Two of the three suspects (in the short sleeved red and grey shirts) being apprehended by the Hawks at TJ Motor Vehicle Testing Station in George Industria. Photos: Myron Rabinowitz
GEORGE NEWS - On Tuesday morning 13 December, the Directorate for Priority Crime Investigation (Hawks) swooped on the premises of TJ Motor Vehicle Testing Station in Laing Street, George Industria and arrested two males aged 52 and 34 for alleged fraud. Earlier in the day a Tanzanian national was also arrested in connection with the same case in Thembalethu.
The owner of the testing station, Eugene Labuschagne told the George Herald at his testing station that he believes the arrests are linked to a vehicle that was on the premises for a test in December 2015 and January 2016.
He said he would contact his attorney about the arrests.
Labuschagne said the Hawks were at his premises a month or two ago, asking questions regarding a Volkswagen Polo that was tested there in January. "We gave them all the information and they left," he said.
Labuschagne's testing station made headlines five years ago after the station certified the Rheenendal school bus as roadworthy before it plunged into a river on 24 August 2011 killing 14 children and the driver.
Robin Carlisle, the then Western Cape Minister of Transport and Public Works, closed down the testing station shortly after the bus accident, but the station reopened when the Western Cape High Court overturned Carlisle’s decision to close it down.
Last year following an inquest into the causes of the accident, Magistrate Derek Torlage found that there was prima facie evidence that the Western Cape Education Department, TJ testing station that issued a roadworthy certificate for the bus, the bus company owner and the driver had been negligent and that this had contributed to the disaster.
The matter was referred to the Director of Public Prosecutions (DPP) for a decision whether bus company owner Praveen Singh and testing station owner Eugene Labuschagne should be prosecuted, but the DPP decided not to prosecute.
Labuschagne would not comment on the Rheenendal incident.
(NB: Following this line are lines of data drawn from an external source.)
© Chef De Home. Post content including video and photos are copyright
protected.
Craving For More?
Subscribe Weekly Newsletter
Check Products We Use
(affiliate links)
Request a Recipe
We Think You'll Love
The George Herald received a tip off about the Hawks' raid on Tuesday morning with the caller saying it was connected to alleged vehicle roadworthy certification fraud.
Captain Malcolm Pojie, Southern Cape police spokesperson said the investigation has been ongoing since December 2015 after a woman purchased a car from a foreign citizen.
The buyer required a roadworthy certificate and looked to the seller to obtain one, who allegedly then obtained a road worthy certificate from TJ Motor Vehicle Testing Station without the vehicle ever being physically evaluated at the station.
At the beginning of 2016, the buyer of the vehicle took it to be evaluated by a second independent station, where it was found that the vehicle was not roadworthy. She then had the vehicle tested for a third time - this time by a municipal official - and it was found that the vehicle had in fact been deregistered (scrapped).
"Upon further investigation it was found that the three arrested were not the only suspects in the case. It is believed that this is not an isolated incident and further investigations will be conducted as we have reason to believe that more people have been conned," said Pojie.
The three men appeared in the George Magistrate court on Wednesday on charges of fraud and possible corruption.
The owner of the testing station, Eugene Labuschagne being interviewed by the SABC.